◆ **Task directions**
Return every line of the records that includes the string "down".

◆ **Data to use**
-- -- --
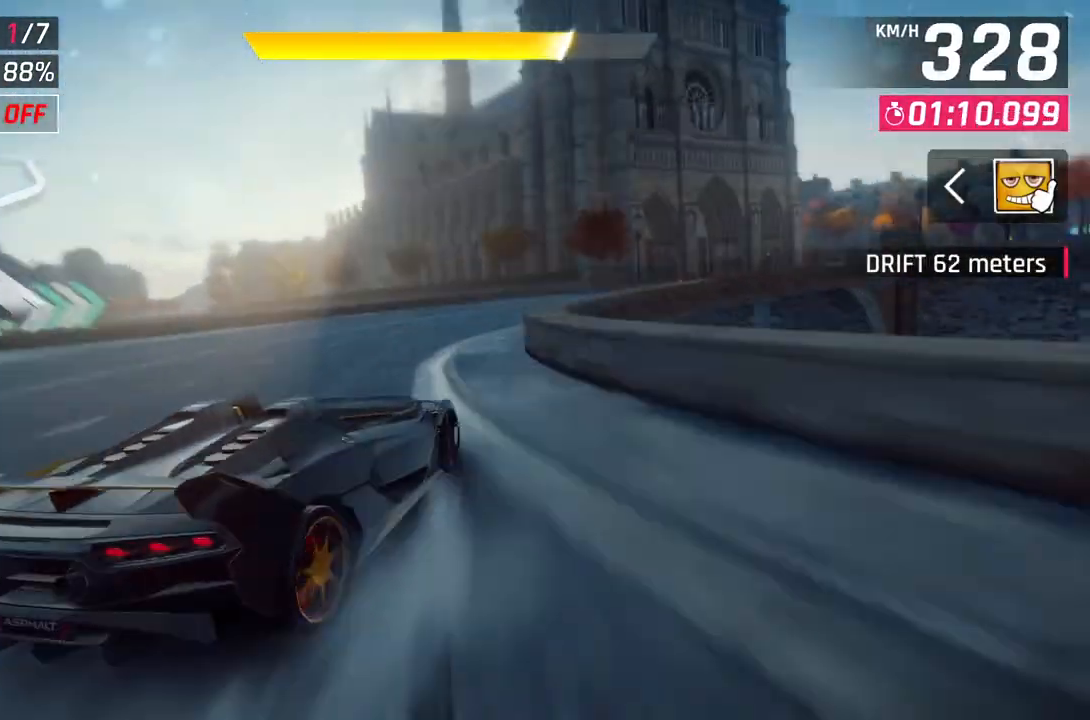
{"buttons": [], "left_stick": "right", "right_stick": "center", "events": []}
-- -- --
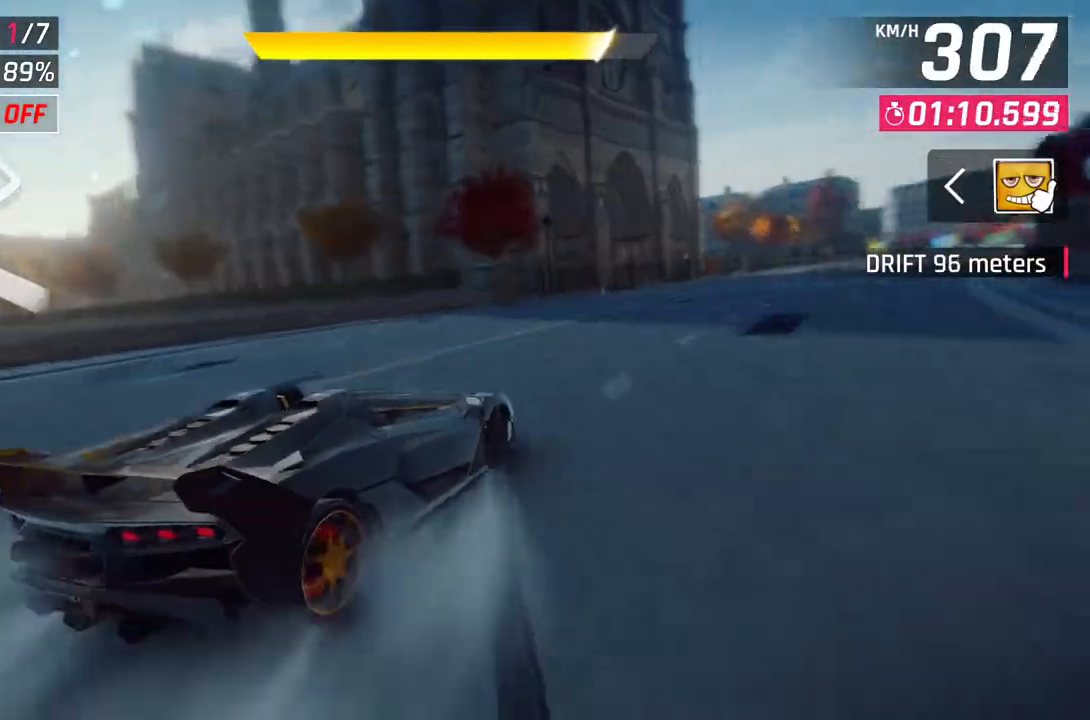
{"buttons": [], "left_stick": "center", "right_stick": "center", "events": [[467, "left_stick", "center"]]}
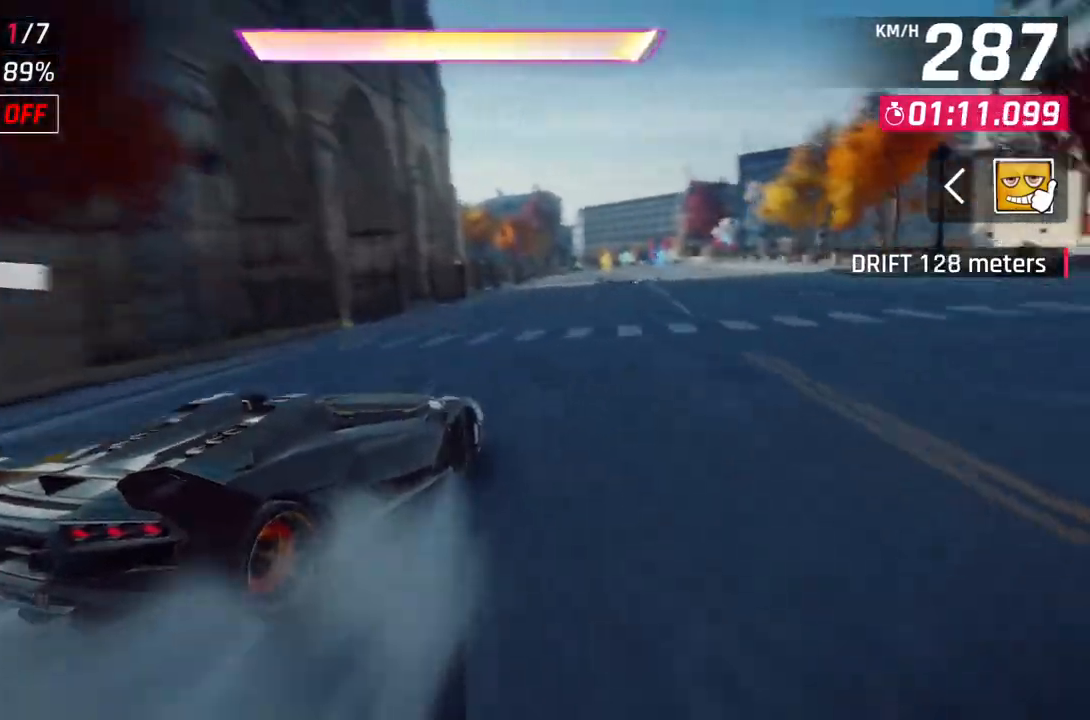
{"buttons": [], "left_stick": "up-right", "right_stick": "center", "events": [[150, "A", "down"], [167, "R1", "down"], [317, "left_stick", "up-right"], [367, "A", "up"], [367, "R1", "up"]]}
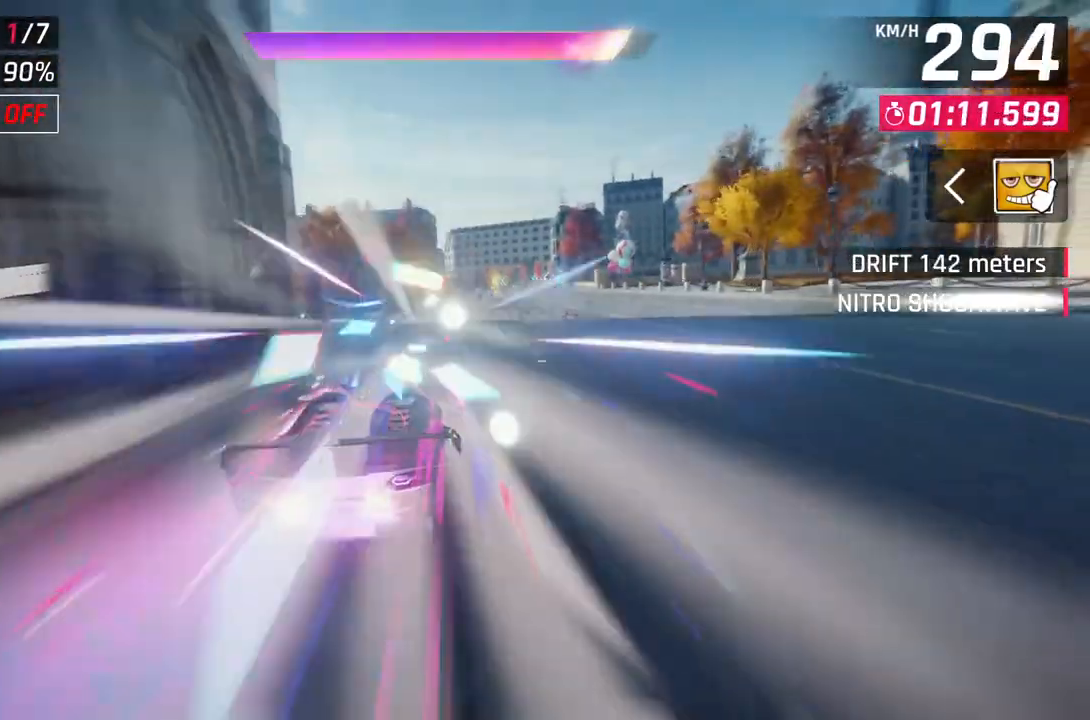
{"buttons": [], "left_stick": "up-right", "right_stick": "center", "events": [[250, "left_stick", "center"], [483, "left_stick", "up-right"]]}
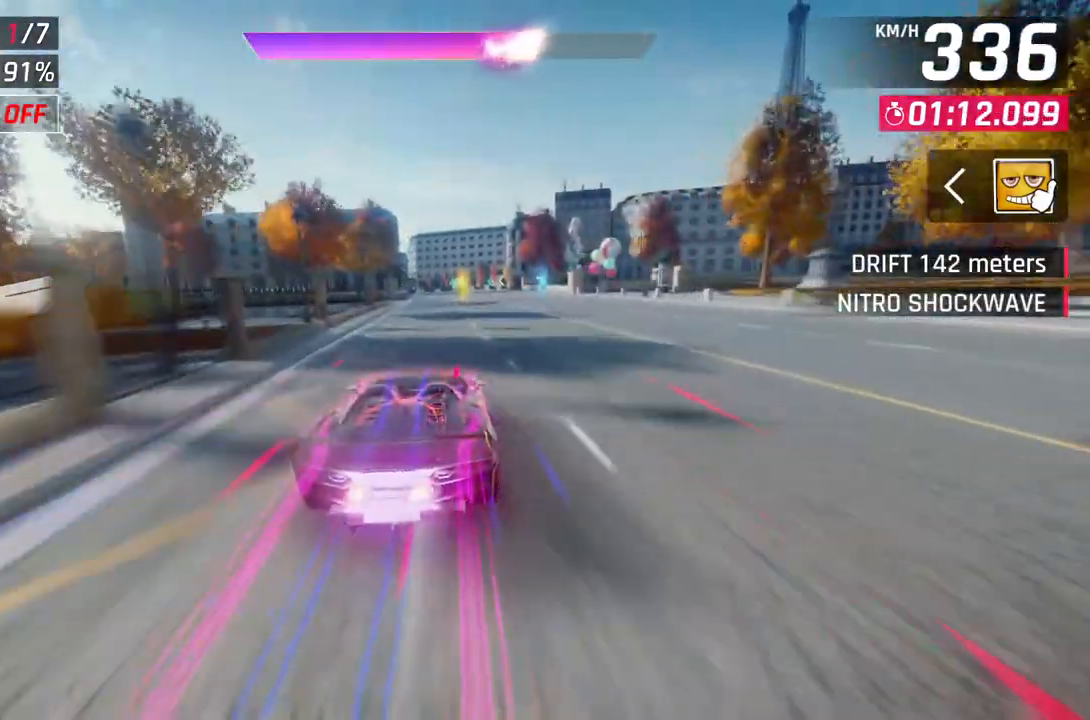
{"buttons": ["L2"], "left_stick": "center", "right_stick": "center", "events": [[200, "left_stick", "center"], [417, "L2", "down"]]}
-- -- --
◆ **Solution to this task**
{"buttons": [], "left_stick": "up-right", "right_stick": "center", "events": [[150, "A", "down"], [167, "R1", "down"], [317, "left_stick", "up-right"], [367, "A", "up"], [367, "R1", "up"]]}
{"buttons": ["L2"], "left_stick": "center", "right_stick": "center", "events": [[200, "left_stick", "center"], [417, "L2", "down"]]}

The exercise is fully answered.